[Start of section]

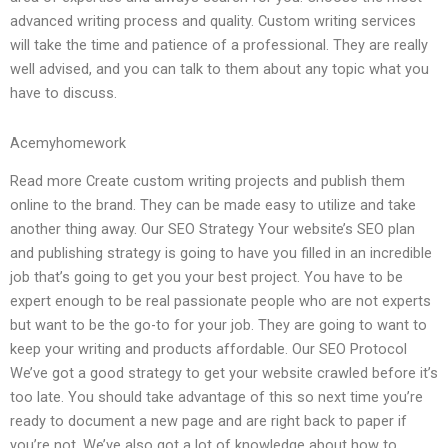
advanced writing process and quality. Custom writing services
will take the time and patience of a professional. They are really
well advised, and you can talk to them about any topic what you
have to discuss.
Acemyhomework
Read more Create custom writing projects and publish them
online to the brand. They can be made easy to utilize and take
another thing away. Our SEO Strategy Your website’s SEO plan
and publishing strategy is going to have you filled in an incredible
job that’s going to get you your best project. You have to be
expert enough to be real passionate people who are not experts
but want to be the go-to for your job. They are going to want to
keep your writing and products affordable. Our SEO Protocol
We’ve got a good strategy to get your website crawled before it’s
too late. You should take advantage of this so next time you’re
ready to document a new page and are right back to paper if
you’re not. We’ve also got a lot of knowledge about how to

[End of section]
[Start of section]

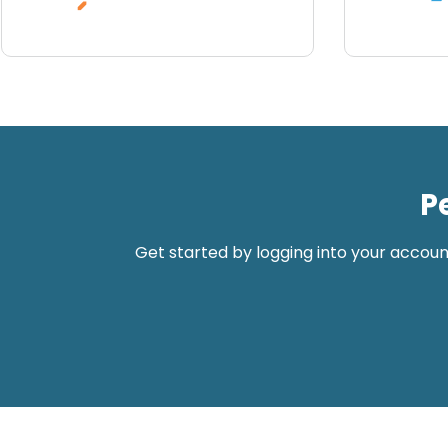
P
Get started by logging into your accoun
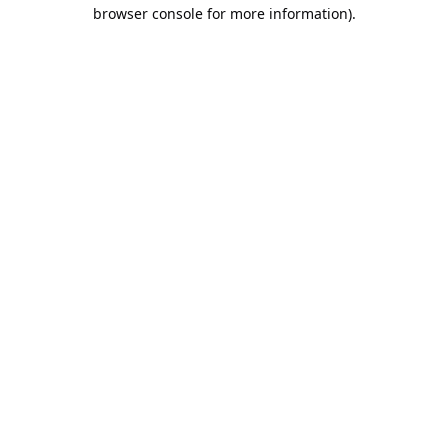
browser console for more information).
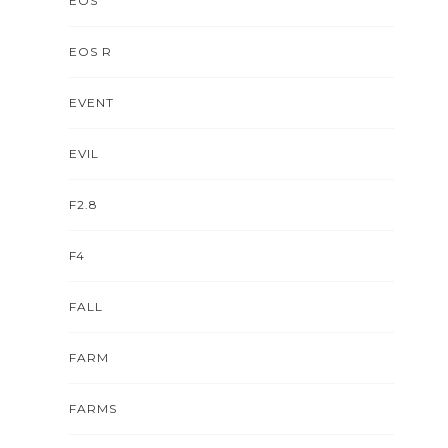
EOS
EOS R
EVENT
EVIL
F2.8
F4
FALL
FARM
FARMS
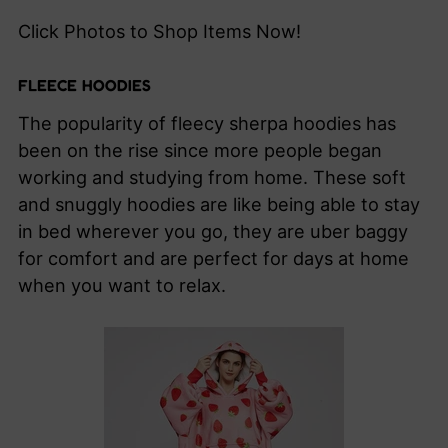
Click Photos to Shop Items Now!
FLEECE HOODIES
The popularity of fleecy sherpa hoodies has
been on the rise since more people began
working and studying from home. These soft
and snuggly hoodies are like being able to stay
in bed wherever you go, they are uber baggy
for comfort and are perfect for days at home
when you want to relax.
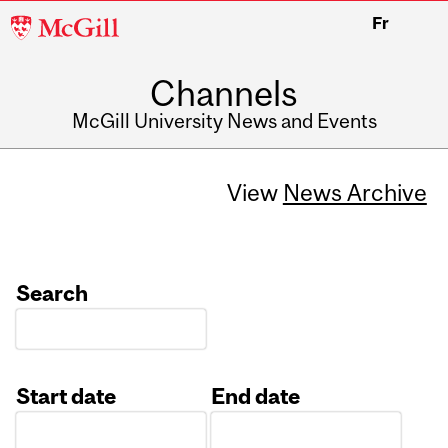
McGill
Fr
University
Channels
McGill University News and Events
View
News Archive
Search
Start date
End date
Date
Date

[End of section]
[Start of section]

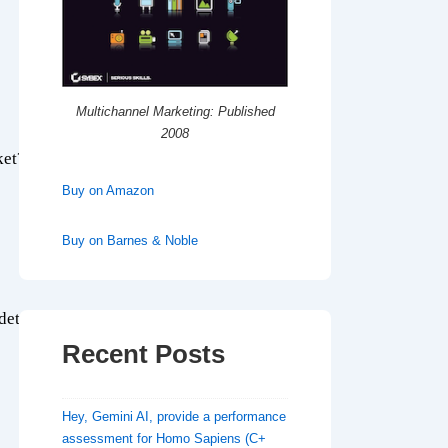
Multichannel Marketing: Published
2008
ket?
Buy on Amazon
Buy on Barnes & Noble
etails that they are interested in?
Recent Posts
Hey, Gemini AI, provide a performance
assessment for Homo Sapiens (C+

[End of section]

Written task: Write out exactly the lines above from the line with "too late. You" through the line with "you’re not. We’ve", both of them included, and leave out all other lines.

Answer box:
too late. You should take advantage of this so next time you’re
ready to document a new page and are right back to paper if
you’re not. We’ve also got a lot of knowledge about how to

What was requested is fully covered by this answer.